▶ WHAT THE EXERCISE ASKS
Please print exactly the line containing "### 3. Application Phase (App Creation)" and every line after it to the end of the records below, and nothing more.

(Stored data)
-------

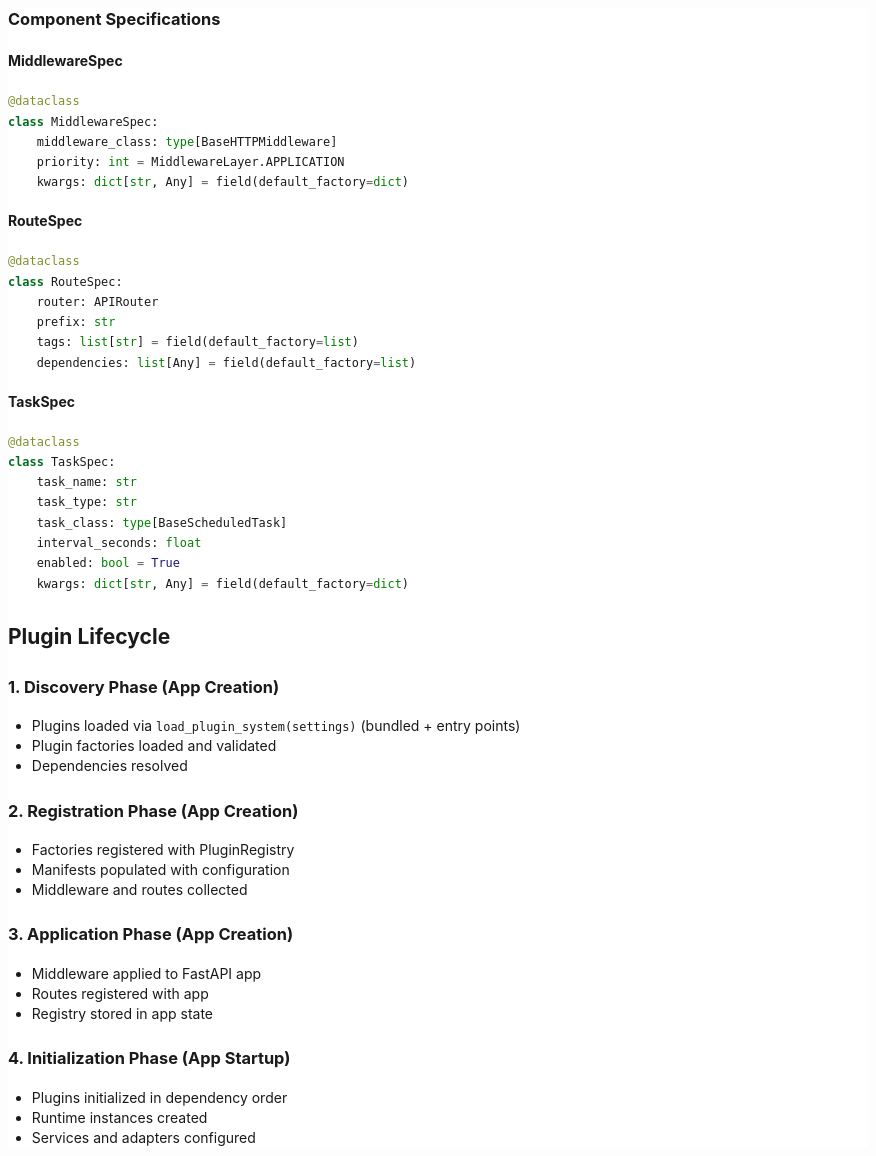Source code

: ### Component Specifications

#### MiddlewareSpec
```python
@dataclass
class MiddlewareSpec:
    middleware_class: type[BaseHTTPMiddleware]
    priority: int = MiddlewareLayer.APPLICATION
    kwargs: dict[str, Any] = field(default_factory=dict)
```

#### RouteSpec
```python
@dataclass
class RouteSpec:
    router: APIRouter
    prefix: str
    tags: list[str] = field(default_factory=list)
    dependencies: list[Any] = field(default_factory=list)
```

#### TaskSpec
```python
@dataclass
class TaskSpec:
    task_name: str
    task_type: str
    task_class: type[BaseScheduledTask]
    interval_seconds: float
    enabled: bool = True
    kwargs: dict[str, Any] = field(default_factory=dict)
```

## Plugin Lifecycle

### 1. Discovery Phase (App Creation)
- Plugins loaded via `load_plugin_system(settings)` (bundled + entry points)
- Plugin factories loaded and validated
- Dependencies resolved

### 2. Registration Phase (App Creation)
- Factories registered with PluginRegistry
- Manifests populated with configuration
- Middleware and routes collected

### 3. Application Phase (App Creation)
- Middleware applied to FastAPI app
- Routes registered with app
- Registry stored in app state

### 4. Initialization Phase (App Startup)
- Plugins initialized in dependency order
- Runtime instances created
- Services and adapters configured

-------

▶ RESPONSE AREA
### 3. Application Phase (App Creation)
- Middleware applied to FastAPI app
- Routes registered with app
- Registry stored in app state

### 4. Initialization Phase (App Startup)
- Plugins initialized in dependency order
- Runtime instances created
- Services and adapters configured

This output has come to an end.